Schiffer, Z. - Presenter, Massachusetts Institute of Technology
Manthiram, K., Massachusetts Institute of Technology
Corbin, N., Massachusetts Institute of Technology
Ammonia is one of the largest volume commodity chemicals due to its use in the synthesis and production of fertilizers, polymers, and specialty chemicals such as hydrazine. Electrochemical routes to ammonia utilization in industrial chemical synthesis are appealing due to increasingly available distributed sources of renewable electricity. In this work, we investigate electrochemical ammonia activation in acetonitrile, a prototypical non-aqueous solvent for electro-organic syntheses. While ammonia oxidation in aqueous environments is well studied, the mechanism is less understood in a non-aqueous environment, yet non-aqueous electrolytes are required for electro-organic syntheses due to their large electrochemical stability windows and high solubility for organic products.

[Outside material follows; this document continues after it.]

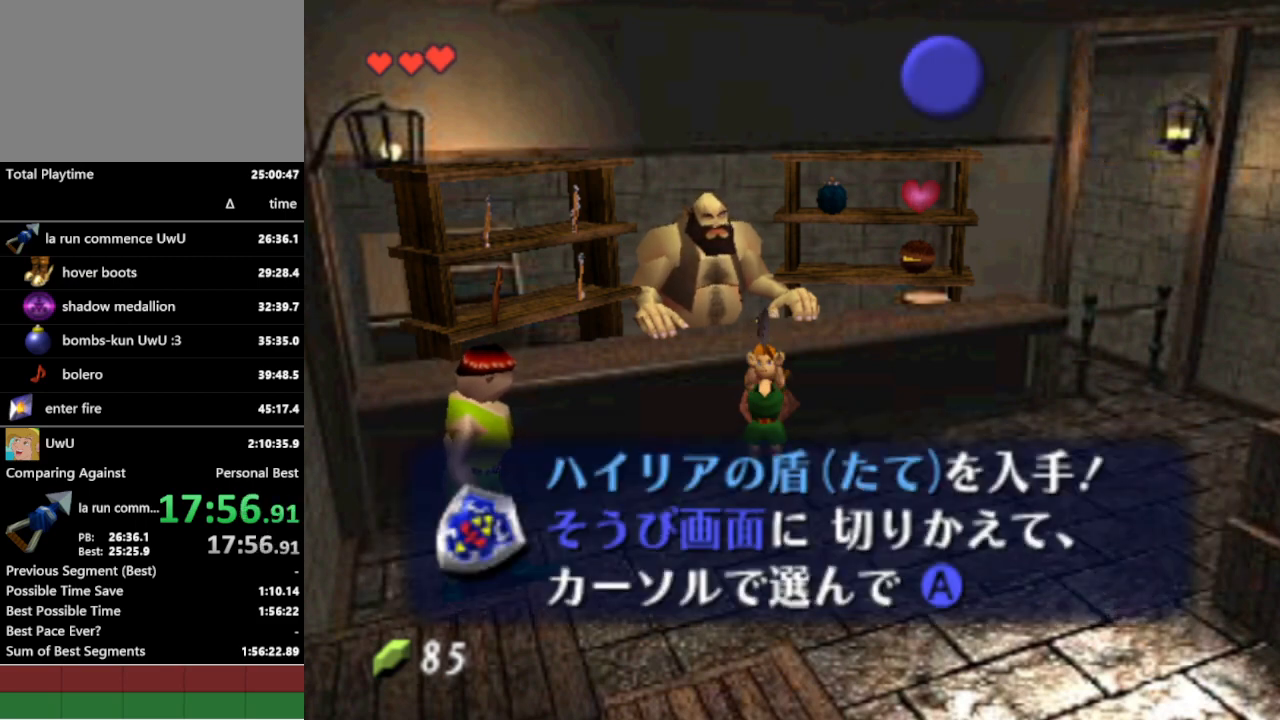
{"buttons": ["B"], "left_stick": "down-right", "right_stick": "center", "events": [[33, "A", "up"], [33, "B", "up"], [100, "B", "down"], [267, "B", "up"], [367, "left_stick", "down-right"], [467, "B", "down"]]}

We have found that electrochemical ammonia oxidation in acetonitrile occurs via an outer-sphere mechanism where the initial electron transfer is the rate-determining step, likely producing an ammonia radical cation. This reaction is first order in ammonia concentration in the potential windows explored. DFT calculations suggest a radical intermediate and show that there is a large solvent reorganization energy associated with ammonia oxidation (1.94 eV). This large reorganization energy can explain why the apparent transfer coefficient for ammonia oxidation (0.32±0.01) is lower than the expected value of one-half. Understanding the mechanism and intermediates involved in ammonia oxidation is a key step toward the usage of ammonia in electro-organic syntheses to form products with nitrogen bonds, and this work provides a starting place for electrochemical synthesis of compounds containing nitrogen bonds, such as amino acids and benzylic amines. We believe that ammonia oxidation in solvents other than acetonitrile could enable alternative mechanisms that would further enable the use of ammonia in electrochemical reactions.